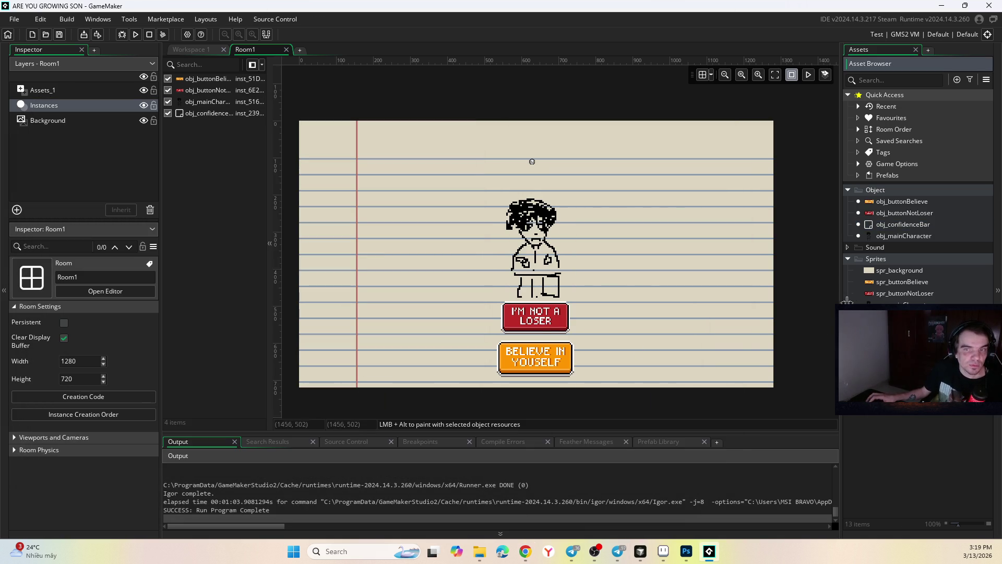
click(532, 163)
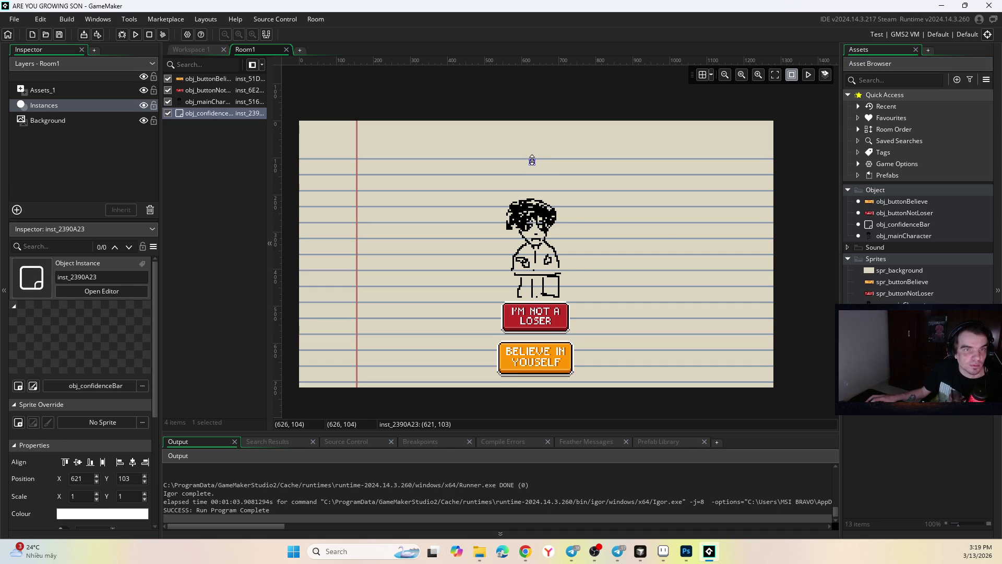
click(205, 49)
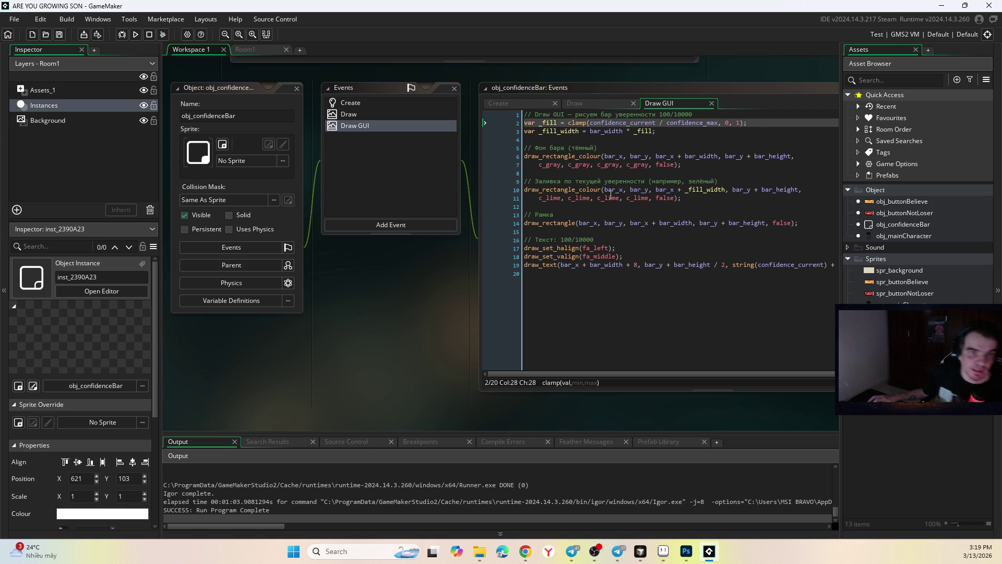
mouse_move(611, 195)
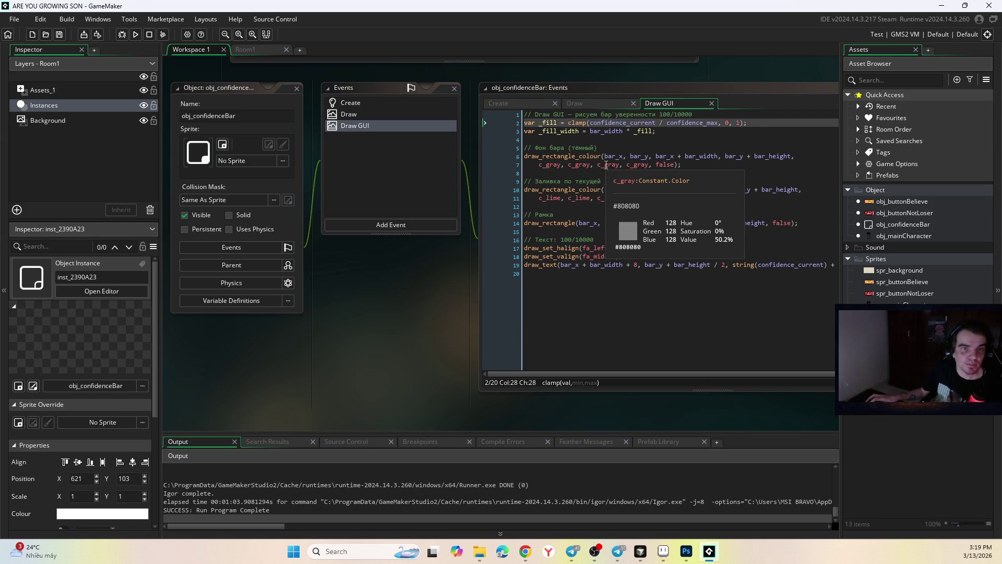
click(136, 34)
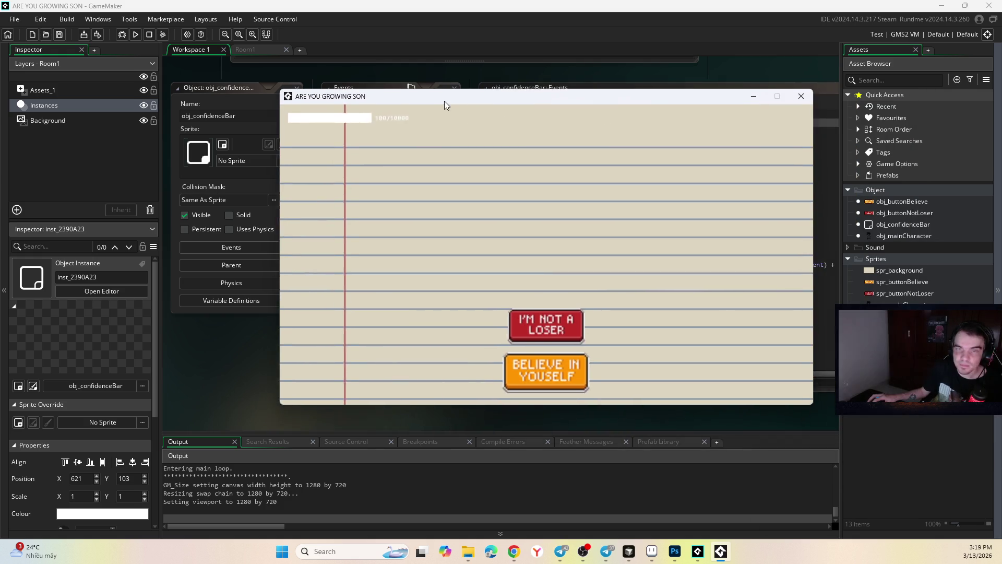
drag(444, 102, 368, 135)
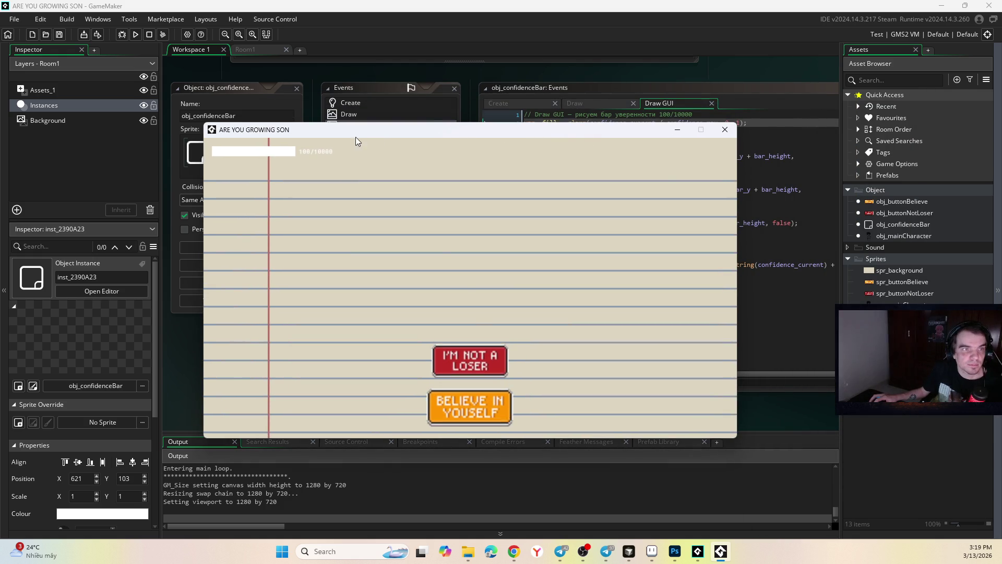
click(724, 130)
++++++
Which lines of the entries above contain the word "click"? Copy each of them.

# EXPECTED OUTPUT:
click(532, 163)
click(205, 49)
click(136, 34)
click(724, 130)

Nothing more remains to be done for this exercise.